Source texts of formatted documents
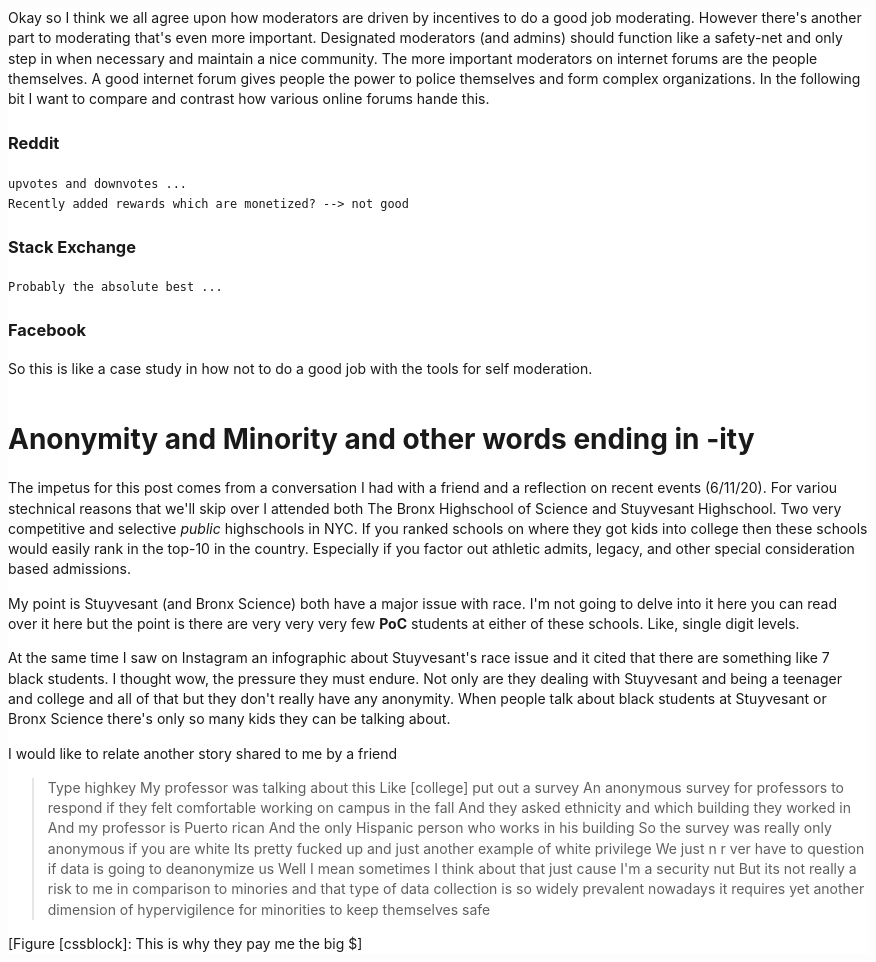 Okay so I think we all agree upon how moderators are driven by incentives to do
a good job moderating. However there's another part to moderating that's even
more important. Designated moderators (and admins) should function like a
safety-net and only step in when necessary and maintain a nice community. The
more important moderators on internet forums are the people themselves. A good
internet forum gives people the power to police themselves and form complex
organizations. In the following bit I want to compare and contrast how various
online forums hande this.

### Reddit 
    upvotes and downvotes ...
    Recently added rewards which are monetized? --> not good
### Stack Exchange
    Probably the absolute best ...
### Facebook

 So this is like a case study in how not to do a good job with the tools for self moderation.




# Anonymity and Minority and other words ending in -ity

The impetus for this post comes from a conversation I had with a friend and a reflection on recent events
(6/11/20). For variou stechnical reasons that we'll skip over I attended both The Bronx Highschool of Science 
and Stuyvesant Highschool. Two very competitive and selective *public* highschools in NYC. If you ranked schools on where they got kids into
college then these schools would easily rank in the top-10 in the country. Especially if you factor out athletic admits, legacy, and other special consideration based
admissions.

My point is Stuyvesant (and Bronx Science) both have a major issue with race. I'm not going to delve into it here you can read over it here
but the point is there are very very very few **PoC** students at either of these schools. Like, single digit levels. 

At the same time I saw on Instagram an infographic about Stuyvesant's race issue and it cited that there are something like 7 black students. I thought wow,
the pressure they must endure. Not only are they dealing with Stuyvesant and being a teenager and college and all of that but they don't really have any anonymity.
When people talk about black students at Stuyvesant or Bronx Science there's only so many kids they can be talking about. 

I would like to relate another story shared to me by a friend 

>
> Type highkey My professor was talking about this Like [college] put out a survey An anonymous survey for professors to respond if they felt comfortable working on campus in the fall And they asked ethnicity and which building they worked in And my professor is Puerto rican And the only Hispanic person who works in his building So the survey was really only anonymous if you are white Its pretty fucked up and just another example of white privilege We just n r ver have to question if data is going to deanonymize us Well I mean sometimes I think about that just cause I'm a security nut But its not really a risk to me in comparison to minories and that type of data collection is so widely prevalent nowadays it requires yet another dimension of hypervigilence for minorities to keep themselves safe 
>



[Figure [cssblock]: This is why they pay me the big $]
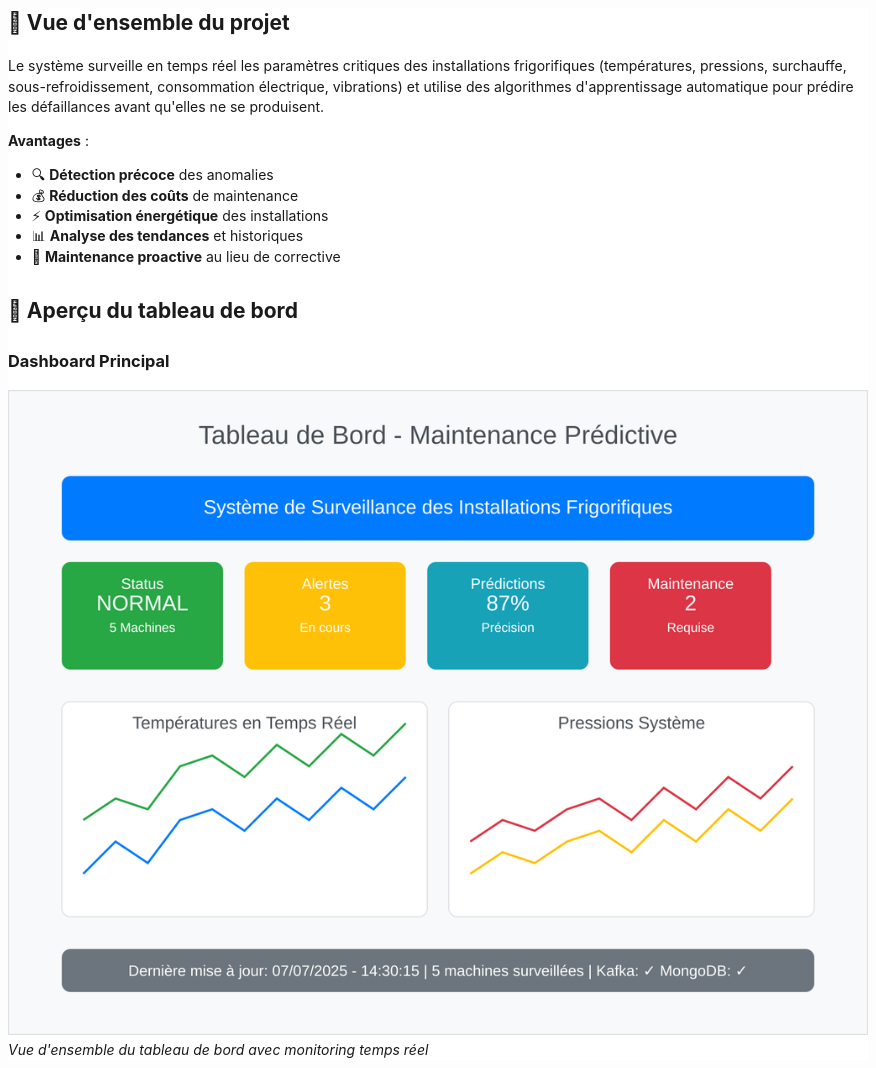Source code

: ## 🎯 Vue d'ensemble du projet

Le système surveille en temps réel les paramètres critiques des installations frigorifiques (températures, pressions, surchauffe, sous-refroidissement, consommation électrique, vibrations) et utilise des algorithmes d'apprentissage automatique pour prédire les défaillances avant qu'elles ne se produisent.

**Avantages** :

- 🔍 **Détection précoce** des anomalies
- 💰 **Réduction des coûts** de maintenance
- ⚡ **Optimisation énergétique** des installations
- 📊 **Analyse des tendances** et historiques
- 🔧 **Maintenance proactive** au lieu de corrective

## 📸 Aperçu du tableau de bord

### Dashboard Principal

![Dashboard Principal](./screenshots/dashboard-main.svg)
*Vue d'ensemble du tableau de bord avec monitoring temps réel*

▶ [What you need to do]:
Output the number of lines in the records above that contain the string "Dashboard", and no other text.

▶ [Written solution]:
2